• Questions:
1 - In the AHSV sequencing and RT–PCR methods passage, copy the stretch from "Amplified products were" through "PC/gene software (Intelligenetics)." word for word.
2 - According to the AHSV sequencing and RT–PCR methods passage, which software was used for the sequence analyses?
3 - Write a continuation of the methods passage on serotype-specific RT–PCR for African horse sickness virus, starting after its final sentence.

• Exercise passage:
*****

Amplified products were sequenced directly by using the ABI PRISM dye terminator cycle sequencing ready reaction kit with AmpliTaq DNA polymerase FS and a 373 DNA sequencer (Applied Biosystems). Sequence analyses were carried out by using the PC/gene software (Intelligenetics).

{blacksquare} Serotype-specific RT–PCR.
Nine pairs of primers were subsequently designed, each pair corresponding to a separate AHSV serotype but including a serogroup-specific (forward) primer and a serotype-specific (reverse) primer (Table 2). The forward primer P20 used with the reverse primers 1N229, 3N228, 4N353, 6N355, 7N359 and 9N228 amplifies segment 2 of AHSV serotypes 1, 3, 4, 6, 7 and 9, respectively. The forward primer P95 used with the reverse primers 2N228 and 5N358 amplifies segment 2 of AHSV serotypes 2 and 5, respectively, and the forward primer P2100 used with the reverse primer 8N2778 amplifies segment 2 of AHSV serotype 8.

*****

• Extracted entries:
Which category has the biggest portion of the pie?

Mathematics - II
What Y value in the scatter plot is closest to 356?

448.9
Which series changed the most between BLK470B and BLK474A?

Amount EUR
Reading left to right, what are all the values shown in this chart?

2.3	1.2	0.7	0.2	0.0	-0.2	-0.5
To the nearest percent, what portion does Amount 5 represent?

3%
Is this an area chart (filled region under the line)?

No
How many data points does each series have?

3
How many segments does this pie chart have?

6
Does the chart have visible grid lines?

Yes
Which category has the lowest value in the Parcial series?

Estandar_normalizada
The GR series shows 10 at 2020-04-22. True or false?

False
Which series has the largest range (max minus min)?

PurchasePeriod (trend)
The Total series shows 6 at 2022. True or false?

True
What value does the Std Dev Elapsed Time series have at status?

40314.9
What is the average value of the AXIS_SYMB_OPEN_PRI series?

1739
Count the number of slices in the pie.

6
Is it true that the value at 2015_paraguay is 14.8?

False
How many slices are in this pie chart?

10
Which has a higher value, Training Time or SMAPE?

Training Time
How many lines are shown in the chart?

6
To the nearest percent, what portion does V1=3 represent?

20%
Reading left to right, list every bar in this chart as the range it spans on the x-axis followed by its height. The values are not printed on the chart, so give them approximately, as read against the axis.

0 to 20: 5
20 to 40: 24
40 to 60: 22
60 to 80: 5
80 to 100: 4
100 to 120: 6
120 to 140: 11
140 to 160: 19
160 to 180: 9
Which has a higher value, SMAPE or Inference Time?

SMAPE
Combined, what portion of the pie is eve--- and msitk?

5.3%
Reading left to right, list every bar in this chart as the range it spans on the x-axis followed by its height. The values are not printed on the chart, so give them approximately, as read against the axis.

*****

• Numbered responses:
1 -
Amplified products were sequenced directly by using the ABI PRISM dye terminator cycle sequencing ready reaction kit with AmpliTaq DNA polymerase FS and a 373 DNA sequencer (Applied Biosystems). Sequence analyses were carried out by using the PC/gene software (Intelligenetics).

2 - The PC/gene software (Intelligenetics).

3 -
Four µl denatured RNA obtained from AHSV was added to 50 µl reaction mix containing 10 mM Tris–HCl, pH 8·8, 50 mM KCl, 200 µM of each dNTP, 1·5 mM MgCl2, 0·1 mg/ml gelatine and 5 pmol of each primer pair, 5 U avian myeloblastosis virus reverse transcriptase and 3·5 U Taq DNA polymerase. The conditions were optimized for each pair of primers (Table 3). RNA was reverse-transcribed at 42 °C for 45 min and the cDNA was amplified for either 30, 35 or 40 cycles of 95 °C for 1 min, either 48, 50 or 52 °C for 1 min and 70 °C for 2 min, with a terminal extension at 70 °C for 8 min. The amplified products from each of the reaction mixtures were electrophoresed across a 2·0% agarose slab gel and stained with ethidium bromide.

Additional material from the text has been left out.